__Exercise description__: Pull each line holding "favoris" out of the entries below.

__Exercise input__:

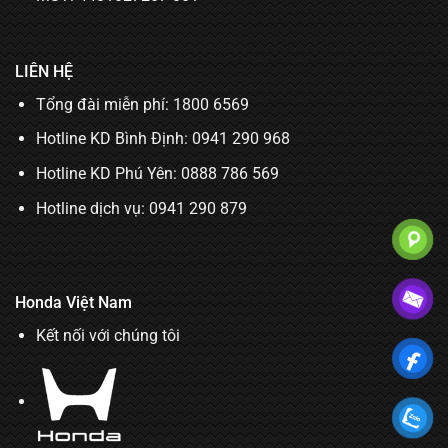
LIÊN HỆ
Tổng đài miễn phí: 1800 6569
Hotline KD Bình Định:
0941 290 968
Hotline KD Phú Yên:
0888 786 569
Hotline dịch vụ:
0941 290 879
Honda Việt Nam
Kết nối với chúng tôi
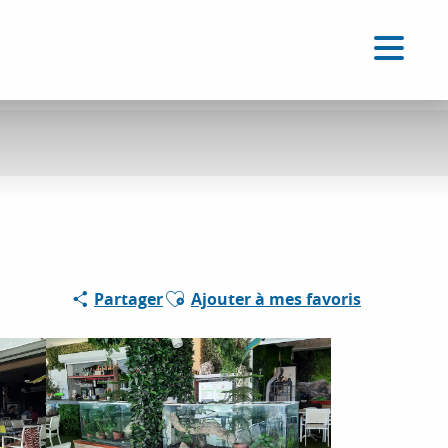
FR
Accessibilité
Recherche
Voir les favoris
Ajouter aux favoris
Partager
Ajouter à mes favoris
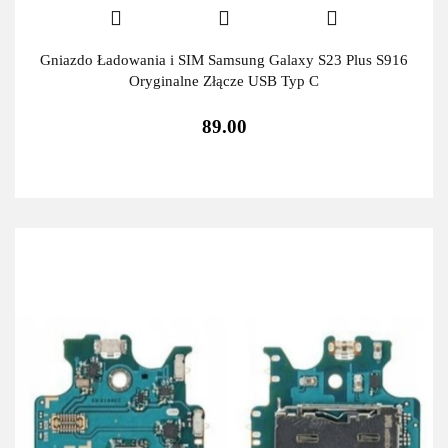
Gniazdo Ładowania i SIM Samsung Galaxy S23 Plus S916
Oryginalne Złącze USB Typ C
89.00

__Answer to the problem__:
Voir les favoris
Ajouter aux favoris
Ajouter à mes favoris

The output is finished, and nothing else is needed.